大正ゆりいろ浪漫~拝啓 死神の旦那様~
 斎宮司 花奏(さいぐうじ かなで)は、ガタクリと鳴る音と振動を感じながら中折れ帽を外すと、開いた窓から吹き込む風に小さく目を細めた。

 風は花奏の後ろで一つに括った長い髪を、もてあそぶかのように揺らしている。

 蒸し暑くなってきたこの時期の潮風は、爽やかで心地よく、今年もこの季節がやってきたのだと気づかされる。
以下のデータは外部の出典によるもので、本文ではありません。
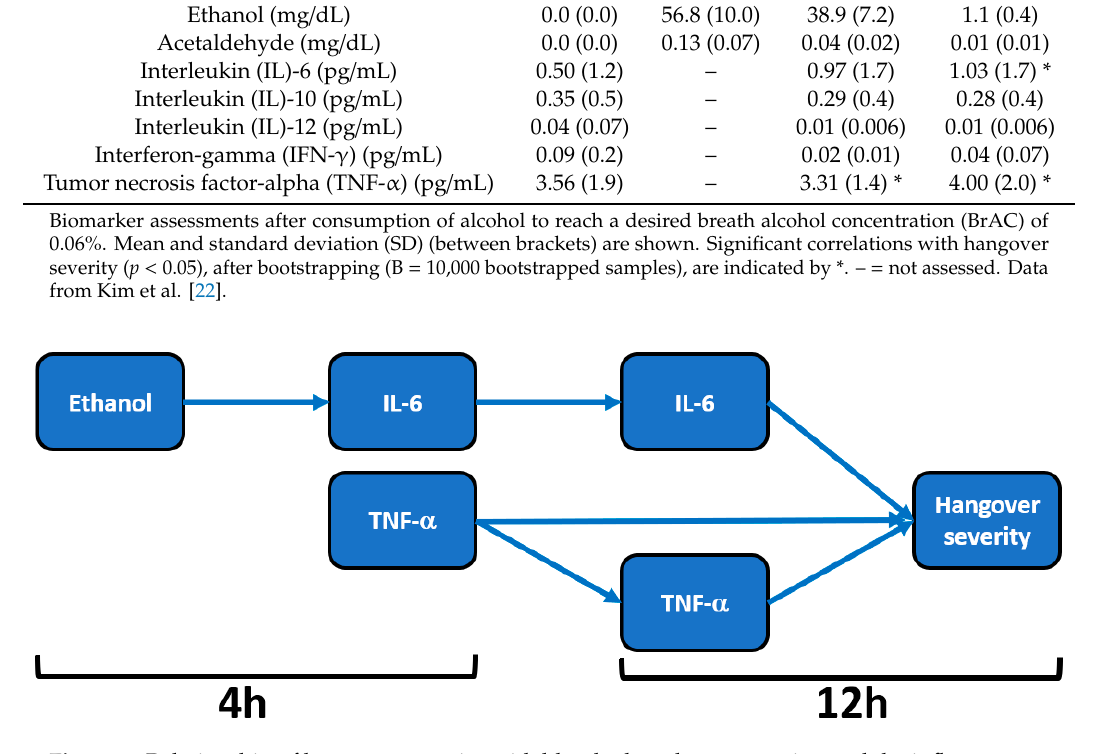
Figure 1. Relationship of hangover severity with blood ethanol concentration and the inflammatory response to alcohol. Note: Arrows represent significant correlations after bootstrapping. Abbreviations: Il = interleukin, TNF = tumor necrosis factor, h = hours after alcohol consumption. Data from Kim et al. [22].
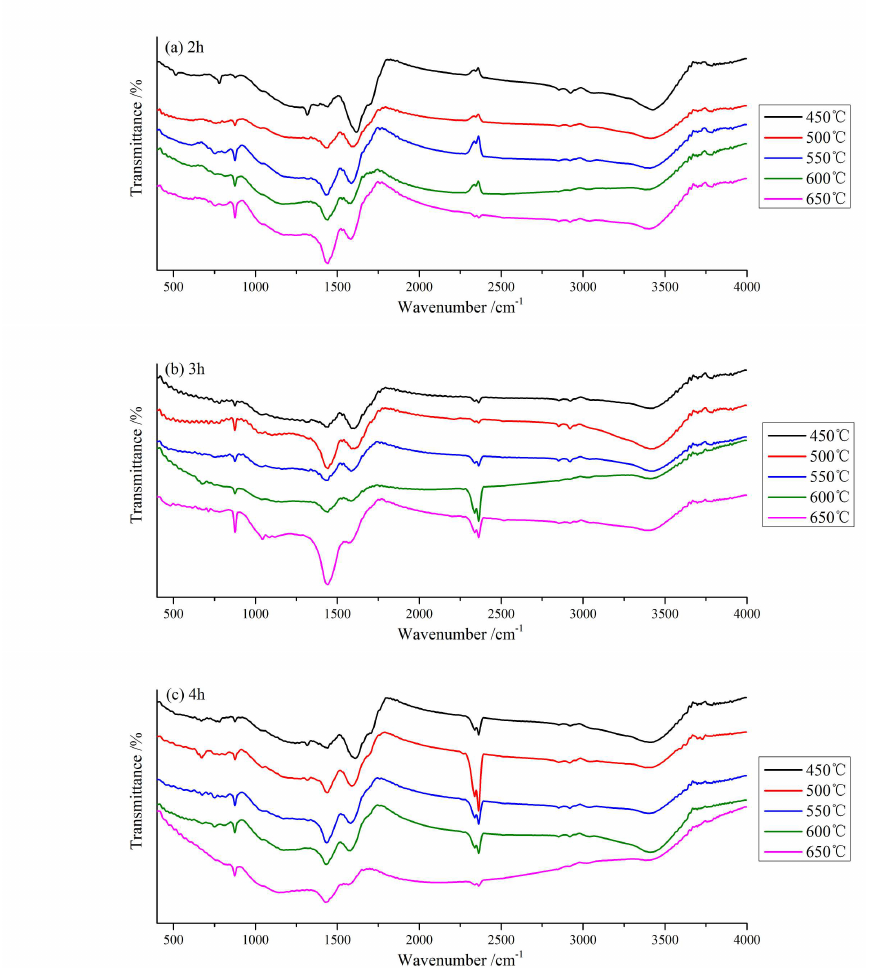
Figure 6. FTIR spectrograms of CB at di ff erent pyrolysis processes. ( a ) 2 h; ( b ) 3 h; ( c ) 4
 それでも今花奏の心は、幾分か乱されているのは確かだ。


 今日、なぜ運転手がいつもと違う道を通り、あの家の前で一旦停車したのか、箏の音を聞いた時にはっきりとわかった。

「田所だな……」

 花奏は小さく声を出すと、ため息をつく。


 趣のある庭が見事な屋敷の前で自動車が止まった時、花奏は小さく首を傾げた。

 その瞬間、風にのって聞こえてきた箏の音に、はっと顔を上げた花奏の瞳は揺れていたと思う。

 すぐに周囲を見渡した花奏は、庭の奥の障子が開け放たれた部屋で、視線をピタリと止めた。